→ WORK INSTRUCTION
Wherever "data" turns up in the entries, copy out the line that holds it.

→ SOURCE MATERIAL
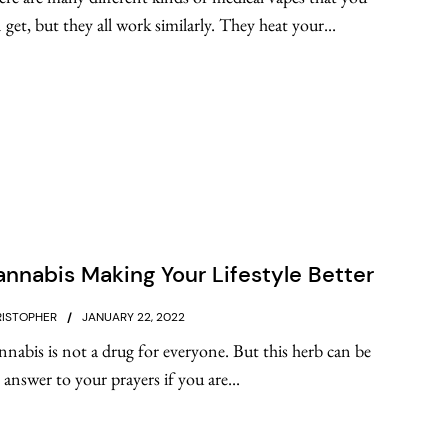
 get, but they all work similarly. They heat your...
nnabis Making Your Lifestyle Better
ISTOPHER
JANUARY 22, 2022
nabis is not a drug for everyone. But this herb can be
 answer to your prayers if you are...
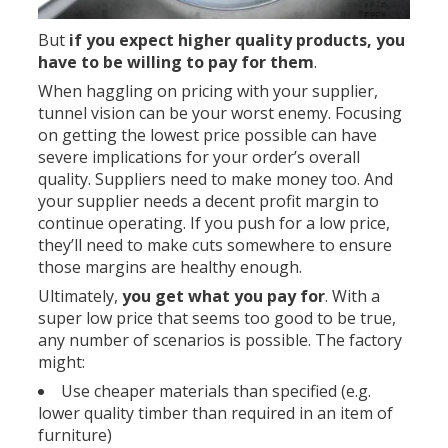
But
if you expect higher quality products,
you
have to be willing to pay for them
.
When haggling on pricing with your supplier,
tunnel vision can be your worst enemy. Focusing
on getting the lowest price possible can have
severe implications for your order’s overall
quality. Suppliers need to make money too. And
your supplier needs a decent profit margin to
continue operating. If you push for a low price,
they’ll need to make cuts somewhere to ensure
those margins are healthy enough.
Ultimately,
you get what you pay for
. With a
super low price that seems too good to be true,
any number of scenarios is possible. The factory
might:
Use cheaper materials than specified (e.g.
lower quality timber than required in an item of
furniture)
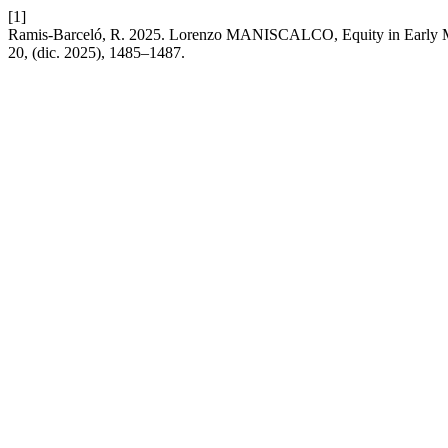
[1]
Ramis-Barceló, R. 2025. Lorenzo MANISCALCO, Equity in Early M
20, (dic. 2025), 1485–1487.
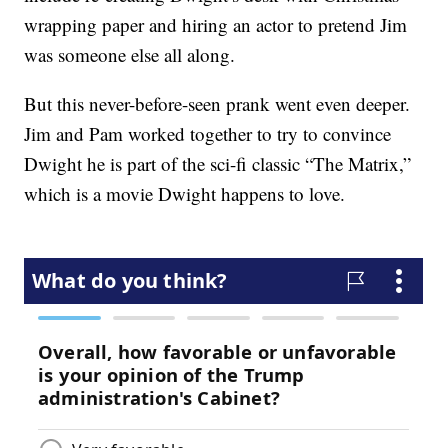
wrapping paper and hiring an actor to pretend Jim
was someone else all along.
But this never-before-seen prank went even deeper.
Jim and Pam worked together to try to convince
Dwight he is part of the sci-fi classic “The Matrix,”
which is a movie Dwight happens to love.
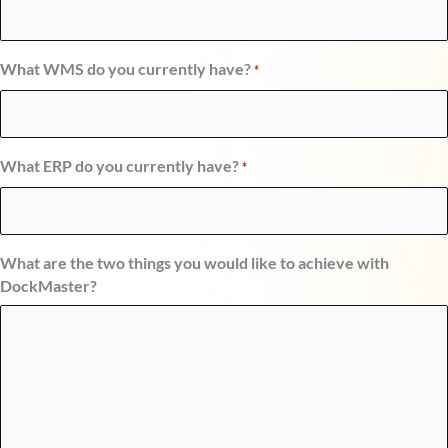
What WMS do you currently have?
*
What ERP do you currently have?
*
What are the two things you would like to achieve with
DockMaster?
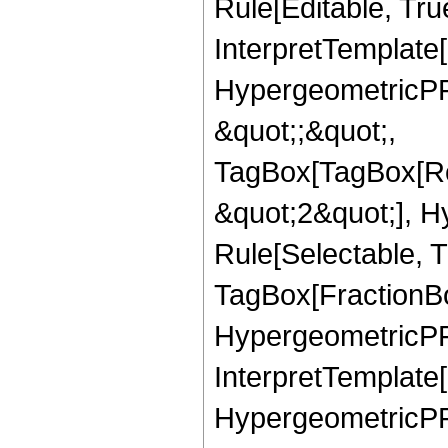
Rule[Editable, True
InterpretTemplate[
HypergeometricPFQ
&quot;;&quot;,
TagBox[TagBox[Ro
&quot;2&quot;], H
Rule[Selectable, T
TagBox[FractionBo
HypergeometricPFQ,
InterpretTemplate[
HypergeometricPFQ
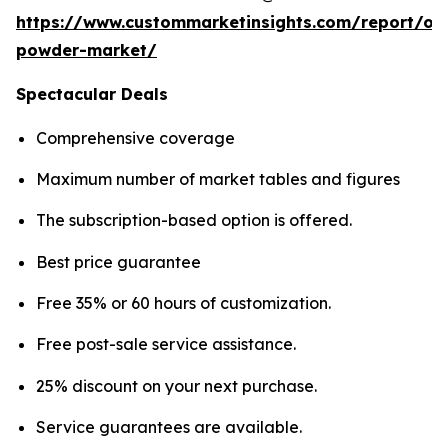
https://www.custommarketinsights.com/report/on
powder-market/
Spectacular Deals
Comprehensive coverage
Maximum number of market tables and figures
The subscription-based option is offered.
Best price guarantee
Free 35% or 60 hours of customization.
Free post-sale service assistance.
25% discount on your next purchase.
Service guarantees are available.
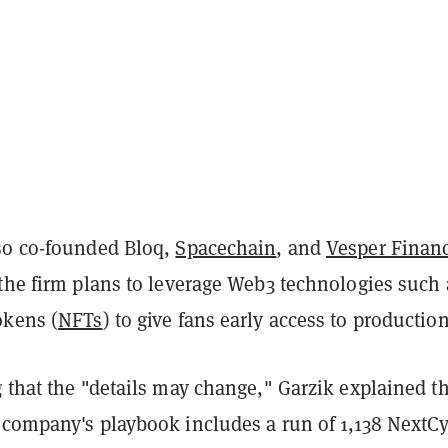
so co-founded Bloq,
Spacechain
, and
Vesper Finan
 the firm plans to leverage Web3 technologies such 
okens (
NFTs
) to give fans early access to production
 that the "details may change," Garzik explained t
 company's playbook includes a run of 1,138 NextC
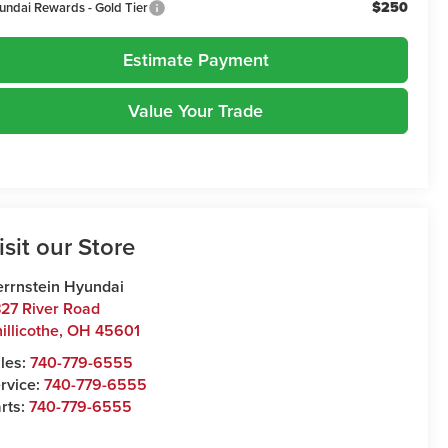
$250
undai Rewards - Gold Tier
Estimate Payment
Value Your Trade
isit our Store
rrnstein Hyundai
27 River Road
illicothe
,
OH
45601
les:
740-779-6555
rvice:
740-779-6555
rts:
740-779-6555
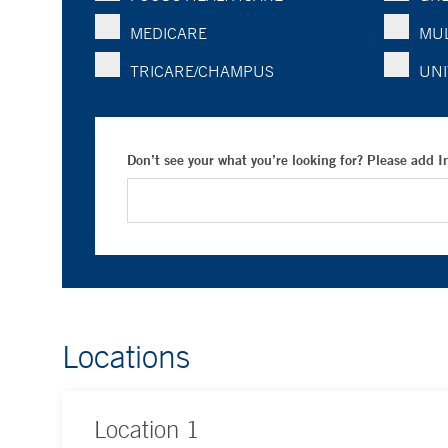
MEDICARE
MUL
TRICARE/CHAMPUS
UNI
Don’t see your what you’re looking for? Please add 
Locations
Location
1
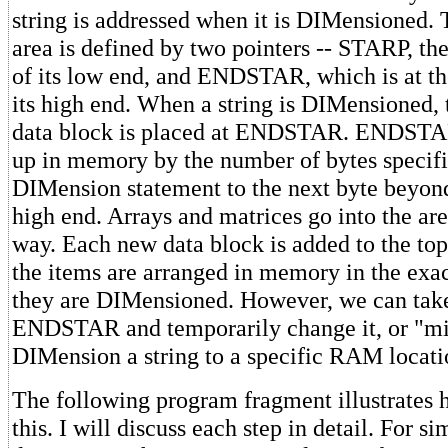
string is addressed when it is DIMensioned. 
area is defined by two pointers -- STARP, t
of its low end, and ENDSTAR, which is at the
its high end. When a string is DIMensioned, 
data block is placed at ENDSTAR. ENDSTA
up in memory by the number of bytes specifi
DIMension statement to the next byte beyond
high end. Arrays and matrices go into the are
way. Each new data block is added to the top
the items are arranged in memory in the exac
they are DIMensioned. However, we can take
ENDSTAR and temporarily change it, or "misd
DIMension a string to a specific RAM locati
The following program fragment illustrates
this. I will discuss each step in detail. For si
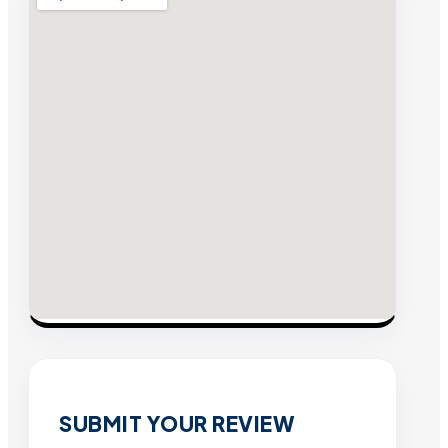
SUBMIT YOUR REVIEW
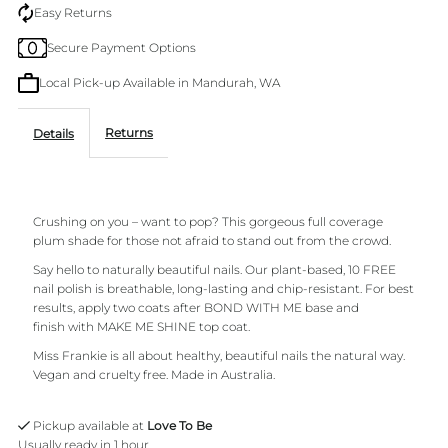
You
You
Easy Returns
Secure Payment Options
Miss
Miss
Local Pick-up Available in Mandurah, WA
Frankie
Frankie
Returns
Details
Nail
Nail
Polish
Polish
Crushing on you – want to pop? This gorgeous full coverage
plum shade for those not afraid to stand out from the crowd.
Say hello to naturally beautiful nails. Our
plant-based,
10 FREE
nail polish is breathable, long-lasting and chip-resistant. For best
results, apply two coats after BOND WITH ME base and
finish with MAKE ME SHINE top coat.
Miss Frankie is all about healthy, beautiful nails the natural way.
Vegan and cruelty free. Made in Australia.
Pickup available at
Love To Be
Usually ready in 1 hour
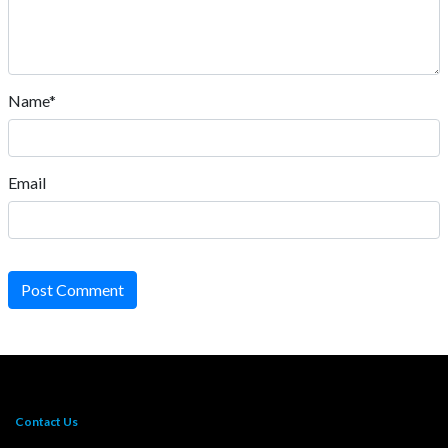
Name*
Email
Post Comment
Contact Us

--

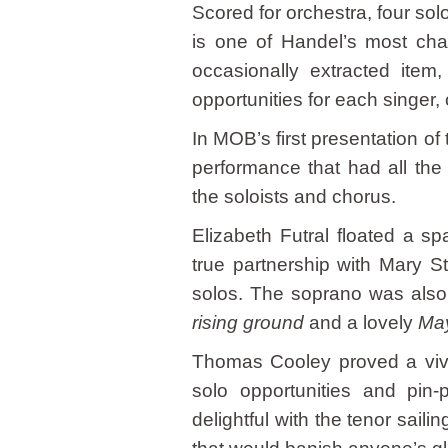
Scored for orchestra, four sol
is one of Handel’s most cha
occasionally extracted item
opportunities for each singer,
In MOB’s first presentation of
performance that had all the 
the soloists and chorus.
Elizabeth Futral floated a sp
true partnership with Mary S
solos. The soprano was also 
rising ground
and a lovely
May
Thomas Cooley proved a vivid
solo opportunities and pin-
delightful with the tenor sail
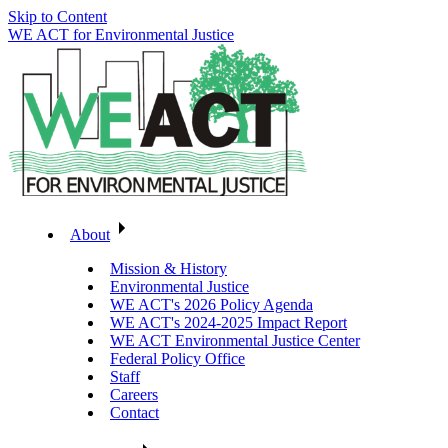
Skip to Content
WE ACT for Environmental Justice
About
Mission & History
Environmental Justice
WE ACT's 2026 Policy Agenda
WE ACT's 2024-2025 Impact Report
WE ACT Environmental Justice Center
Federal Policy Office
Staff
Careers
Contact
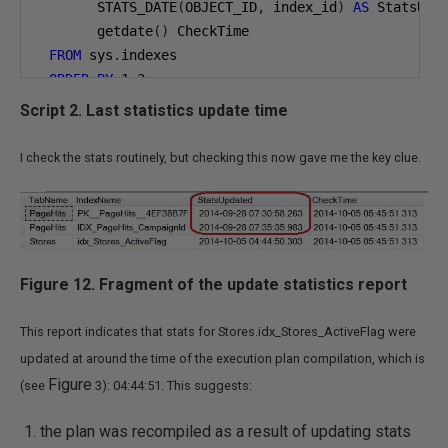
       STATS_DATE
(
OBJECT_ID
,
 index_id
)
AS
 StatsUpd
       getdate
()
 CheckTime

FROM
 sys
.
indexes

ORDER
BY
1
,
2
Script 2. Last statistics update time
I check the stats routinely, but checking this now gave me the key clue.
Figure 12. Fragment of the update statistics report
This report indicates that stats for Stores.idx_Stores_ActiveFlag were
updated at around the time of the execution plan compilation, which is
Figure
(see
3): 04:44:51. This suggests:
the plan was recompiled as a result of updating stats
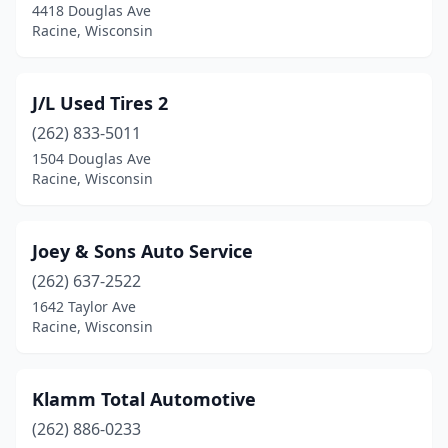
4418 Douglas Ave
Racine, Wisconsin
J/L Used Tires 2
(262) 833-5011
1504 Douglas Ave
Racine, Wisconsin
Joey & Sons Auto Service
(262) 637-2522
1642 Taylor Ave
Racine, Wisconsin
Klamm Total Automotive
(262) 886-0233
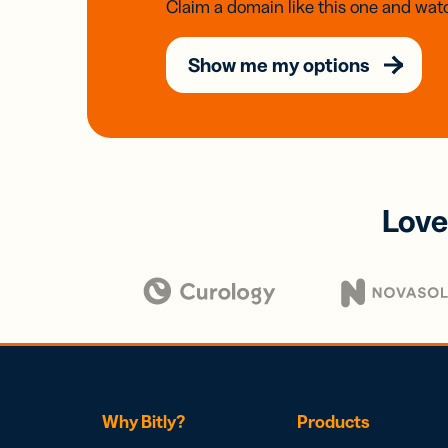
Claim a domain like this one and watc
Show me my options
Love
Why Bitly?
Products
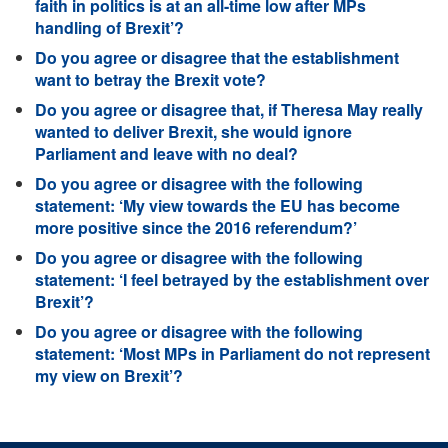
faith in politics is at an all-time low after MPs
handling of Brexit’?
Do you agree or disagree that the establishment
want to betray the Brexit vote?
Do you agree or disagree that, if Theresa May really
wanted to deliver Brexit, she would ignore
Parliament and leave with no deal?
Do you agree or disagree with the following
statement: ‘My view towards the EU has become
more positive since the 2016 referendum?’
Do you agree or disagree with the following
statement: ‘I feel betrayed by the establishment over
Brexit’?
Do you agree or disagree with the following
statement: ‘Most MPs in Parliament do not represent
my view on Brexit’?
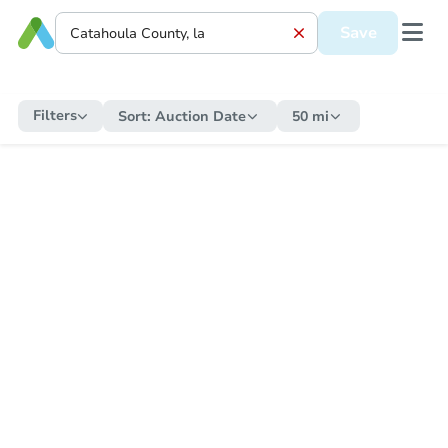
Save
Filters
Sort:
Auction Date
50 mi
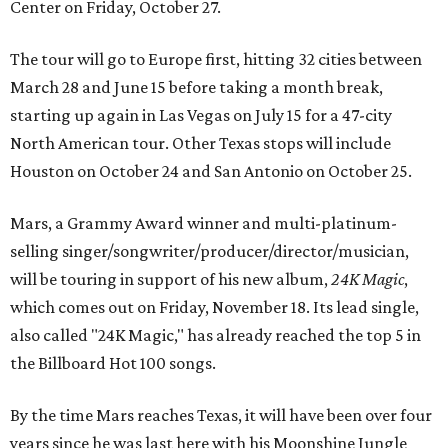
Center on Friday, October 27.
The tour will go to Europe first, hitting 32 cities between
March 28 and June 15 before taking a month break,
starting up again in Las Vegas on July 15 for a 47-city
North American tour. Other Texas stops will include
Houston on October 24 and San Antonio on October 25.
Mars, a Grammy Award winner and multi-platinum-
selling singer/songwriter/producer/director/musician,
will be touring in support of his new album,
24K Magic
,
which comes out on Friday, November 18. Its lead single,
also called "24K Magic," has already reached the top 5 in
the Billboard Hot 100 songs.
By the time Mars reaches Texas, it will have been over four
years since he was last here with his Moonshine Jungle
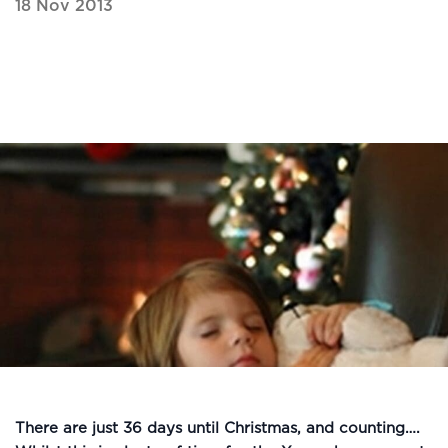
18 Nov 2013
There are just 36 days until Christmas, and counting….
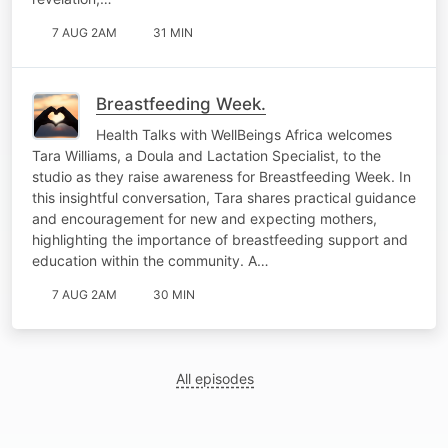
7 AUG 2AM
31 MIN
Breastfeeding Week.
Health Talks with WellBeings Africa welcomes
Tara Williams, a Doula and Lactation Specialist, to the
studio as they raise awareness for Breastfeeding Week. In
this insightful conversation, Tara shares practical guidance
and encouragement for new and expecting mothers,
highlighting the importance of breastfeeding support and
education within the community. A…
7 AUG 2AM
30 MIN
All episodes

→ RESULT OF THE EXERCISE
data block is placed at ENDSTAR. ENDSTA
way. Each new data block is added to the top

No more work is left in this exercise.